The seventh battle was in the Caledonian Forest, that is, Cat Coit Celidon…
Riding hard to catch up with Aulus Hectorius and the main army, Caius Hectorius, Lugh Striking-Hand, and Peredur fall into and then escape a Pictish ambush. Meanwhile, angry with himself for his failure, Quintus Badiovirus maneuvers around Kaw’s Pictish guerrillas. During one of their ambushes, the Picts wound Aulus, forcing the army to move into the ruins of an ancient Roman fort to hold out until their commander can recover.
When Baviovirus makes it back to camp, he’s looking forward to some time with Aedan ap Cynfelyn, but Aedan wants to penetrate Badiovirus this time. In explaining why he doesn’t want to do that, Badiovirus explains that a Roman man cannot be used like a woman in such a fashion. Aedan, for the first time, that their relationship isn’t about love, but domination.

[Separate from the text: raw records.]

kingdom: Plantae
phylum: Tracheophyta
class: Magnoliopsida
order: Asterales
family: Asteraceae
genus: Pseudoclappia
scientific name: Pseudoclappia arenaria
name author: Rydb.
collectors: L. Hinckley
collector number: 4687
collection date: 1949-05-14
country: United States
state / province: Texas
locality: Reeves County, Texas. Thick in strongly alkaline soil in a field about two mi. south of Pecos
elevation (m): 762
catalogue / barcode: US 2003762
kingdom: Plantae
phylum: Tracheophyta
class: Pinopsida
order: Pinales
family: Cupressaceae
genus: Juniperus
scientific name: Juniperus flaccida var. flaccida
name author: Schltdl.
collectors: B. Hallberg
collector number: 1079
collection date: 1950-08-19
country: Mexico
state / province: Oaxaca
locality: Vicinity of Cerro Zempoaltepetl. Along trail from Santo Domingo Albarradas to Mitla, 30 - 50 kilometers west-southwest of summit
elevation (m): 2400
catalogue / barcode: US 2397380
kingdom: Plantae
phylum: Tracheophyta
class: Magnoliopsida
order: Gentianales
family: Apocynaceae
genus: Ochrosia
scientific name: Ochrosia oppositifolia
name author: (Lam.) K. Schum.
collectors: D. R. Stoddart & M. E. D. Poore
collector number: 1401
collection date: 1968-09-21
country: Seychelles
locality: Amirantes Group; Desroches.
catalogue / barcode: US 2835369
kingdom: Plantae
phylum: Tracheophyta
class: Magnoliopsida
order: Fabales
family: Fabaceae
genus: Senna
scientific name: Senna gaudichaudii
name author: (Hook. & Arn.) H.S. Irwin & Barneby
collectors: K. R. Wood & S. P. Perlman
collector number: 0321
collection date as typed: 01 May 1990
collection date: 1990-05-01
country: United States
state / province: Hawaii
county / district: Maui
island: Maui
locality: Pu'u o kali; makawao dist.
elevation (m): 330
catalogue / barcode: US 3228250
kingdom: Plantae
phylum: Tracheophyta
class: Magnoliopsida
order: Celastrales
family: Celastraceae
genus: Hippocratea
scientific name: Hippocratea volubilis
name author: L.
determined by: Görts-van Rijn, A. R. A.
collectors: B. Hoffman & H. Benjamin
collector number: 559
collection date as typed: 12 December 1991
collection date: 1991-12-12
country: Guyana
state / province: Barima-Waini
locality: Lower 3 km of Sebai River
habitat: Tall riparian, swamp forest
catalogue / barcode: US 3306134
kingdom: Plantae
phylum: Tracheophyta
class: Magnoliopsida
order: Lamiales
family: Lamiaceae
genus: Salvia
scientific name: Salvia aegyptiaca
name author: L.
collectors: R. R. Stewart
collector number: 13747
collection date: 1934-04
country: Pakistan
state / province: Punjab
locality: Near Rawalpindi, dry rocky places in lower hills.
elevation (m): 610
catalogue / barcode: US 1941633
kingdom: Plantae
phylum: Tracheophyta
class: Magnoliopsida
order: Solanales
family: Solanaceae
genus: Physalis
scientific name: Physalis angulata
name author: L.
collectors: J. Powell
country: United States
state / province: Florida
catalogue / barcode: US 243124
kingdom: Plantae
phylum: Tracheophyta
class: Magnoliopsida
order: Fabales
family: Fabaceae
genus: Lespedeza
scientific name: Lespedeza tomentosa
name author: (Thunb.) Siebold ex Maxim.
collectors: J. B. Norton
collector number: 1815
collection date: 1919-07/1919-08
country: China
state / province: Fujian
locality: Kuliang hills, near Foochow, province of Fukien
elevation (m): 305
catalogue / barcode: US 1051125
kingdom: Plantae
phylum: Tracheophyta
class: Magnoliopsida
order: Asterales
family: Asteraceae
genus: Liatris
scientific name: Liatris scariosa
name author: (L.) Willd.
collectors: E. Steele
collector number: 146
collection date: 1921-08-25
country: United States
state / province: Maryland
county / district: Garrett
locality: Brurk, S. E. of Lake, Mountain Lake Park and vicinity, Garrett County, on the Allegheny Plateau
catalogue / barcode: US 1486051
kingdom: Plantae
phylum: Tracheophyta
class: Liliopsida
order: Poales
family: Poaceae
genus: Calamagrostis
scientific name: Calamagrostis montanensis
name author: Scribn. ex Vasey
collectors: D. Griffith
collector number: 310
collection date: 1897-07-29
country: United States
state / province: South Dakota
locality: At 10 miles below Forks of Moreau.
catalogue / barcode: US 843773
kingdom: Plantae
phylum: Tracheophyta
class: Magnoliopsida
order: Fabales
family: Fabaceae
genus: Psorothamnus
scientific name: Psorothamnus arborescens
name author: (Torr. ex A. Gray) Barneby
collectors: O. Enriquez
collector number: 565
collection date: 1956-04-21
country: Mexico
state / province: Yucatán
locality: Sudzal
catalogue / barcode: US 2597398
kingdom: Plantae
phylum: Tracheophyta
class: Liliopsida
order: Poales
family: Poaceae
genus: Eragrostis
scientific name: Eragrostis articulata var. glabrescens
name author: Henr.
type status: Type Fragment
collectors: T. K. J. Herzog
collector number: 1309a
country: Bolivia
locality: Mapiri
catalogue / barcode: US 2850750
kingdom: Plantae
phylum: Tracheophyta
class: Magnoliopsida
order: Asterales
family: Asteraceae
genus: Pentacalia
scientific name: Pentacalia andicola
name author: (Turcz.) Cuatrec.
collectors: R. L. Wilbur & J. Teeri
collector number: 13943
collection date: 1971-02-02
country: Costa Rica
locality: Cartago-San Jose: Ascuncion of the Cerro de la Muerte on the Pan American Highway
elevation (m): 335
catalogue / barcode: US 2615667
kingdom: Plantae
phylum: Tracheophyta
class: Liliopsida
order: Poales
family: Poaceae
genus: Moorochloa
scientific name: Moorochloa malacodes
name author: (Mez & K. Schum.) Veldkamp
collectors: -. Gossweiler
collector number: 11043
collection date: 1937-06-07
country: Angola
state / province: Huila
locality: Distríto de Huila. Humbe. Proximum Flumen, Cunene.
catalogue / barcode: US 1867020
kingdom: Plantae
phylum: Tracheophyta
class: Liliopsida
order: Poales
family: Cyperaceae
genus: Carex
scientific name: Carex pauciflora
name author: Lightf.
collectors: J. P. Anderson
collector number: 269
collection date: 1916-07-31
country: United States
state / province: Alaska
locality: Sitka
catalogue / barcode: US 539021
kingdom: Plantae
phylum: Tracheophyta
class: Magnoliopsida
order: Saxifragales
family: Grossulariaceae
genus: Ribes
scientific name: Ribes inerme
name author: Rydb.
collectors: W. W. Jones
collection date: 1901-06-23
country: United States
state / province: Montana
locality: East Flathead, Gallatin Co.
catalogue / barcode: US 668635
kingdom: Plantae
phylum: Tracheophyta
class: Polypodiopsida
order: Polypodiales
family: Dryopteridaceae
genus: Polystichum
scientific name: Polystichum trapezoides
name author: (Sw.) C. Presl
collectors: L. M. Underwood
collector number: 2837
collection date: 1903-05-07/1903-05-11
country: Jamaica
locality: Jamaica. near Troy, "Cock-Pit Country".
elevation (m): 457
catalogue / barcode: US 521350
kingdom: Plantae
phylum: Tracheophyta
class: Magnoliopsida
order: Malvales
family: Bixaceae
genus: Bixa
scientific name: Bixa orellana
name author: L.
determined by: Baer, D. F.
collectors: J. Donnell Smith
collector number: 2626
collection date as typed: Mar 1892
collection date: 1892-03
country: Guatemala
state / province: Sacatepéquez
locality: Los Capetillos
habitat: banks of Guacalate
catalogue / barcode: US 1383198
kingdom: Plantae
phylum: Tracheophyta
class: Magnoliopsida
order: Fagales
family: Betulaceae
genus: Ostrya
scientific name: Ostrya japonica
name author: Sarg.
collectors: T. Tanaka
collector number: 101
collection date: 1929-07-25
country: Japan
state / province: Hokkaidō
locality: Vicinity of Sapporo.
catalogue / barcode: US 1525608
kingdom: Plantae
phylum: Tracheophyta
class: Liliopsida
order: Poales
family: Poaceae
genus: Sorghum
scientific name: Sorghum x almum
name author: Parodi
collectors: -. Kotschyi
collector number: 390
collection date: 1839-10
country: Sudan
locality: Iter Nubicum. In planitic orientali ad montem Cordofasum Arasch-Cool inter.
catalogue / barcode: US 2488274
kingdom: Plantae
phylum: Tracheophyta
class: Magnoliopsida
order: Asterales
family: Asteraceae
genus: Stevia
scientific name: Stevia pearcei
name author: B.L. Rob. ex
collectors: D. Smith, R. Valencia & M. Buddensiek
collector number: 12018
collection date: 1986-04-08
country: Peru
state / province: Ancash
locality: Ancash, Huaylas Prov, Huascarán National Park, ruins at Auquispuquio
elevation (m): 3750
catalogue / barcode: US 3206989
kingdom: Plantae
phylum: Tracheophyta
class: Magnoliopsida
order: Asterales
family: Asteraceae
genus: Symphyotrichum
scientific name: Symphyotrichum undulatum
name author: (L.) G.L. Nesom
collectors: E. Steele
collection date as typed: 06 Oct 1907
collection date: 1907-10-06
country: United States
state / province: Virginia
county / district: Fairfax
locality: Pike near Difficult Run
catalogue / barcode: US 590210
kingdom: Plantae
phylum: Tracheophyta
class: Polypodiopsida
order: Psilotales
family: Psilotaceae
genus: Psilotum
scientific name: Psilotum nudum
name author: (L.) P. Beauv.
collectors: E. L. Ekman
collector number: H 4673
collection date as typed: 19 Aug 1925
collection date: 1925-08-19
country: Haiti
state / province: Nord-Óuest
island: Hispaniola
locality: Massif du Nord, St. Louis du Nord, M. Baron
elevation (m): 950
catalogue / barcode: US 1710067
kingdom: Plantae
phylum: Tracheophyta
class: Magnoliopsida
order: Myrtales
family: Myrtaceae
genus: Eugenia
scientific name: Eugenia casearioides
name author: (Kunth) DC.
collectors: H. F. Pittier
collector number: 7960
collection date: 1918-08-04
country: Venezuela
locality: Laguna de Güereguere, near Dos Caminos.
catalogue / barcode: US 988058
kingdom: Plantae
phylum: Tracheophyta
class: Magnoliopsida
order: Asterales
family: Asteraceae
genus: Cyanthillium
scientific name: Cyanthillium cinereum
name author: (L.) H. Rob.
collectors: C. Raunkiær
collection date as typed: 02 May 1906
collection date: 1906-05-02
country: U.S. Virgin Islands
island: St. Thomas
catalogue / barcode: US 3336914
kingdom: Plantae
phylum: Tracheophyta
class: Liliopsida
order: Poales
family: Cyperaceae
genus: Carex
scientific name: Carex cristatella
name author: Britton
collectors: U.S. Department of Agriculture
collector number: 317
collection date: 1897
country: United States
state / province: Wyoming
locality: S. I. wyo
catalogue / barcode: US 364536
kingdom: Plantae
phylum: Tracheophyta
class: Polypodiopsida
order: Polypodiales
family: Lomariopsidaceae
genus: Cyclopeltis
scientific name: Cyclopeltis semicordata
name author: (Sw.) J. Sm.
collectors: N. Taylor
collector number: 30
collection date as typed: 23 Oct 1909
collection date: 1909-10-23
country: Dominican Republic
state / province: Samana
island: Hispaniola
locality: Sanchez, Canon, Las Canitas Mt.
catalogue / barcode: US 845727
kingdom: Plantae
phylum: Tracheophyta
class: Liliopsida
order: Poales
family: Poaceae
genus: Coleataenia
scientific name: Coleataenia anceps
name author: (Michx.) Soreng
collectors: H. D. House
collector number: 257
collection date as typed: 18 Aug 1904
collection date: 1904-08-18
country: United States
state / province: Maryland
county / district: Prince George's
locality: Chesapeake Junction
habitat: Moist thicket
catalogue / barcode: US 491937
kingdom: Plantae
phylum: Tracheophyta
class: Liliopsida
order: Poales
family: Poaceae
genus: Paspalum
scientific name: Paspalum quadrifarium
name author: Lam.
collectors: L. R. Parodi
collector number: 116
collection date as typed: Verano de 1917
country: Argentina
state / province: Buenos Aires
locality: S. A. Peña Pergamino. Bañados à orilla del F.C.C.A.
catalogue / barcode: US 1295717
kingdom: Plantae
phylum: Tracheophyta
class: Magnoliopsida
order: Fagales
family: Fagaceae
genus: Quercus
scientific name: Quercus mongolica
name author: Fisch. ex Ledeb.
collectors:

Myrddin sends Caius, Lugh, Peredur, Badiovirus, Owain Rheged and Titus Drustanus to a nearby well said to have healing powers, to bring some of its water back for Aulus. There, Caius drinks from the water, giving him a vision in which the Virgin Mary leads him to a battle against his darkest self. The monk guarding the well accuses Titus of murdering his wife in Ireland. Owain’s gwyllt overcomes him, sending him naked into the woods, where he encounters the god Bran and can only regain his humanity by mastering the language of the trees and guessing the god’s name. Lugh notices the syncretism of the shrine, uniting the imagery of the older goddess Brigit and the Virgin Mary. The monk admits that he used to be a druid, and has composed a poem encoding ancient druidic secrets, called the Cad Goddeu (“Battle of the Trees”). Owain learns the poem, and notices that it seems to relate to his encounter with Bran.
After they bring the water back, Aulus drinks from it and recovers. He tells Caius that he had a vision of the Virgin Mary as well, in which she appeared as a fierce mother bear, cast him into a fire to burn away his sins, called him “Arthur,” promised that if he painted her image on his shield his campaign would succeed, but said that he would only save the Britons if he could learn the lesson she had already taught his brother.
Aulus sends Titus to infiltrate the Picts. When the Picts send him to kill Badiovirus to prove himself, he takes Badiovirus’s bear pelt, and murders and beheads one of his men, to convince them. Badiovirus, angered by the apparent death of one of his men at the Picts’ hands, pursues them and finds their hidden camp. He returns to alert Aulus. Lugh promises that whoever of his men kills the most Picts will win a prize. The army attacks the camp, killing Kaw in the process. Only after the battle is over does Owain realize that the events of the battle seem to already be encoded in the poem.
Aedan killed the most Picts of any in Lugh’s warband, and Lugh reveals the prize as the pick of the Pictish loot. Aedan asks for the head of Badiovirus’s man, displayed in the middle of the camp. Badiovirus is furious. Aedan offers to give it to him — if he will submit to Aedan penetrating him right there, in front of the entire army. As he finishes, he whispers in Badiovirus’s ear, “If you want to make this about power, then I can oblige.”